Our view of money, with this posture, is redemptive. Money is a currency, not of self worth, but of personal and cultural values. If we value the restoration of others, our money generously flows to restorative projects with joy.


But how do we reverse a lifetime of fear-based beliefs about money in order to build missional relationships?


I still remember the feeling I had when the nonprofit I was working for received our first $10,000 check. It was just after we received 501(c)(3) status and it was our first gift. Before this gift, I held a strong subservient posture toward donors because I believed that money was hard to come by and hard to part with. This donor was not wealthy, but had just received dividends on the sale of the company they worked for. They had given us a percentage of that income. Over the years, this donor has significantly shifted my view of money from something to be feared to something to move around. They’ve helped me see that it’s not a snake as much as a garden hose.

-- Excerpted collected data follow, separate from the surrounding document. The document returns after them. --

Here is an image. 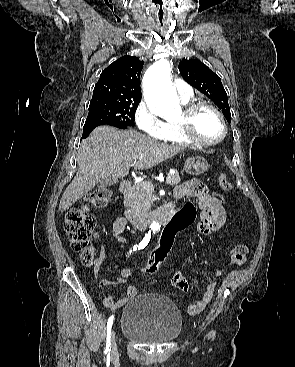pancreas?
Segmentation results:
<instances>
[{
	"instance_id": "pancreas-1",
	"label": "pancreas",
	"mask_w": 295,
	"mask_h": 367,
	"mask_svg": "<svg viewBox=\"0 0 295 367\" xmlns=\"http://www.w3.org/2000/svg\"><path fill=\"white\" fill-rule=\"evenodd\" d=\"M167 177L171 178L170 185H178L180 183L179 174H168ZM152 186L151 182H142L135 185L131 191L124 196V205L131 209L136 214H143L148 212L154 201L152 190L148 188Z\"/></svg>"
}]
</instances>
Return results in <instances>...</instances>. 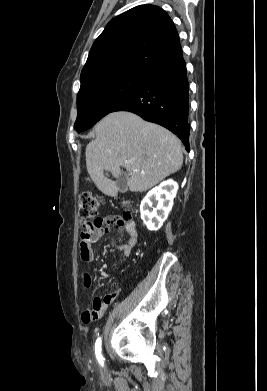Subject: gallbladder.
<instances>
[{"mask_svg":"<svg viewBox=\"0 0 267 391\" xmlns=\"http://www.w3.org/2000/svg\"><path fill=\"white\" fill-rule=\"evenodd\" d=\"M116 186L119 192L125 193L128 191L127 178L124 174H121L116 181Z\"/></svg>","mask_w":267,"mask_h":391,"instance_id":"obj_1","label":"gallbladder"}]
</instances>
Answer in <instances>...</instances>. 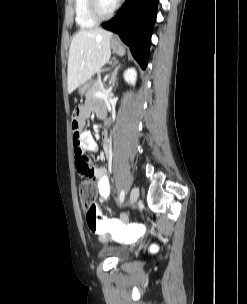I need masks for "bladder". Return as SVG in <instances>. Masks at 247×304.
<instances>
[{
    "label": "bladder",
    "instance_id": "31cf9c89",
    "mask_svg": "<svg viewBox=\"0 0 247 304\" xmlns=\"http://www.w3.org/2000/svg\"><path fill=\"white\" fill-rule=\"evenodd\" d=\"M128 254L127 250L122 247H107V248H102L99 251V255L106 257V256H112L116 257L118 259H122L126 257Z\"/></svg>",
    "mask_w": 247,
    "mask_h": 304
}]
</instances>
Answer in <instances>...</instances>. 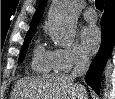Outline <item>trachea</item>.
<instances>
[{
  "label": "trachea",
  "mask_w": 115,
  "mask_h": 99,
  "mask_svg": "<svg viewBox=\"0 0 115 99\" xmlns=\"http://www.w3.org/2000/svg\"><path fill=\"white\" fill-rule=\"evenodd\" d=\"M95 5L97 9H99L100 11H103L104 0H96Z\"/></svg>",
  "instance_id": "obj_1"
}]
</instances>
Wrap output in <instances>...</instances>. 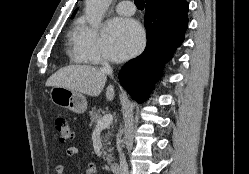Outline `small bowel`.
Returning a JSON list of instances; mask_svg holds the SVG:
<instances>
[{"label": "small bowel", "mask_w": 249, "mask_h": 174, "mask_svg": "<svg viewBox=\"0 0 249 174\" xmlns=\"http://www.w3.org/2000/svg\"><path fill=\"white\" fill-rule=\"evenodd\" d=\"M80 149L78 147H69L66 150L68 157H75L80 154ZM85 164V174H97V167L94 161L89 159L86 155H83ZM65 168L63 165L56 166V174H64Z\"/></svg>", "instance_id": "1"}]
</instances>
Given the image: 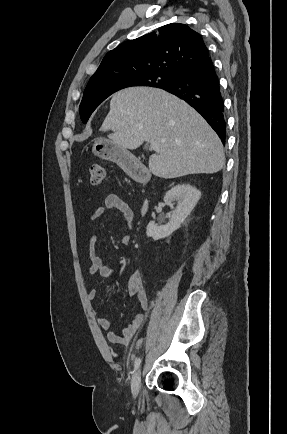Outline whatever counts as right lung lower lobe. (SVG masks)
Listing matches in <instances>:
<instances>
[{
  "label": "right lung lower lobe",
  "instance_id": "obj_1",
  "mask_svg": "<svg viewBox=\"0 0 287 434\" xmlns=\"http://www.w3.org/2000/svg\"><path fill=\"white\" fill-rule=\"evenodd\" d=\"M164 89L195 108L225 143L224 103L219 80L209 56L183 70L177 81Z\"/></svg>",
  "mask_w": 287,
  "mask_h": 434
}]
</instances>
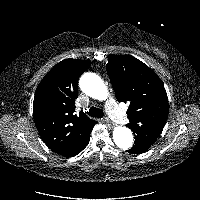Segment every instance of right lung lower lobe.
Here are the masks:
<instances>
[{
    "label": "right lung lower lobe",
    "mask_w": 200,
    "mask_h": 200,
    "mask_svg": "<svg viewBox=\"0 0 200 200\" xmlns=\"http://www.w3.org/2000/svg\"><path fill=\"white\" fill-rule=\"evenodd\" d=\"M90 133H91V131L89 132L88 136H87L86 139L84 140V142H83L81 148L79 149L78 153H80V152L88 145L89 140H90ZM78 153H77V154H78Z\"/></svg>",
    "instance_id": "obj_1"
}]
</instances>
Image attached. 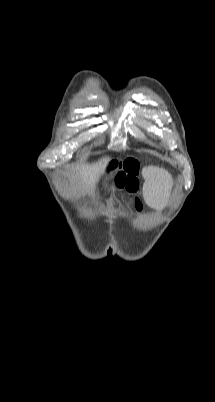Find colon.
Here are the masks:
<instances>
[{
  "instance_id": "colon-1",
  "label": "colon",
  "mask_w": 215,
  "mask_h": 402,
  "mask_svg": "<svg viewBox=\"0 0 215 402\" xmlns=\"http://www.w3.org/2000/svg\"><path fill=\"white\" fill-rule=\"evenodd\" d=\"M119 156H112L106 167L105 177H110L111 168H115L114 184L120 189H126L130 193H136L139 189L137 178L139 166L137 160L127 158L121 162ZM137 207L140 202L136 199Z\"/></svg>"
}]
</instances>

It is possible that a missional relationship with a donor can change you. As fundraisers, we can, and should allow relationships with donors to transform us. In the same way that we hope a donor will be transformed by participating with our organization, we can be transformed by our relationship with the donor. We arrive willing to have our minds changed about money. We do this by entering into a type of relationship that resembles vulnerability.


Missional relationships are difficult for this reason. We have to discover, authentically, the other person - who are they, what has shaped them, what brings them joy and breaks their heart? This occurs through storytelling and listening. When we discover one another’s identities and vocations. When we understand a bit about the other’s story and hopes for a better world, community, life. When we are willing to be known.